L’article L.4154-2 du même code précise quant à lui que :
« Les salariés titulaires d’un contrat de travail à durée déterminée, les salariés temporaires et les stagiaires en entreprise affectés à des postes de travail présentant des risques particuliers pour leur santé ou leur sécurité bénéficient d’une formation renforcée à la sécurité ainsi que d’un accueil et d’une information adaptés dans l’entreprise dans laquelle ils sont employés.
La liste de ces postes de travail est établie par l’employeur, après avis du médecin du travail et du comité social et économique, s’il existe. Elle lest tenue à la disposition de l’agent de contrôle de l’inspection du travail mentionné à l’article L.8112-1 ».

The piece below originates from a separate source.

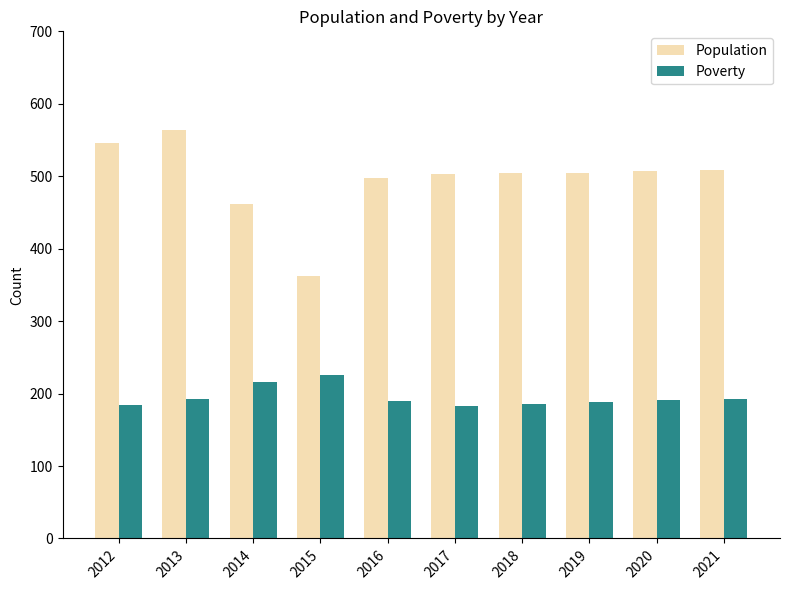

What are all the series names shown in the legend?

Population, Poverty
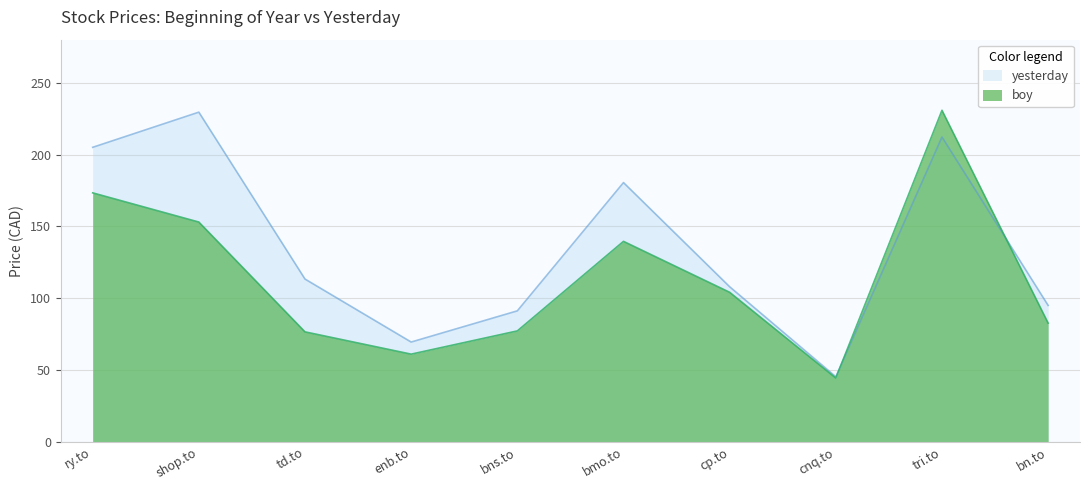

Reading right to left, extract all data points from this chart.

boy: 82.6	230.8	44.4	104.1	139.6	77.2	61.0	76.5	153.0	173.3
yesterday: 94.9	212.2	45.3	107.9	180.5	91.2	69.4	113.3	229.5	205.0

L’article L.4154-3 du Code de la Sécurité Sociale érige donc, à l’encontre de l’employeur, une présomption de faute inexcusable au profit des salariés intérimaires, affectés à un poste présentant des risques particuliers et victimes d’un accident du travail.
Comme le rappelle la Cour de cassation, cette présomption de faute inexcusable « ne peut être renversée que par la preuve que l’employeur a dispensé au salarié la formation prévue par l’article L.4154-2 du même code ».
En l’espèce, la salariée intérimaire, mise à la disposition de l’entreprise utilisatrice, a bien été affectée à un poste présentant des risques particuliers pour la santé et la sécurité des salariés.
Or, l’entreprise l’utilisatrice ne rapporte pas la preuve qu’elle a dispensé à la salariée intérimaire une formation renforcée à la sécurité au sens de l’article L.4153 du Code de la Sécurité Sociale.
Par conséquent, la faute inexcusable de l’entreprise utilisatrice doit être présumée.
Cette dernière sera donc tenue d’indemniser la salariée à la suite de son accident du travail.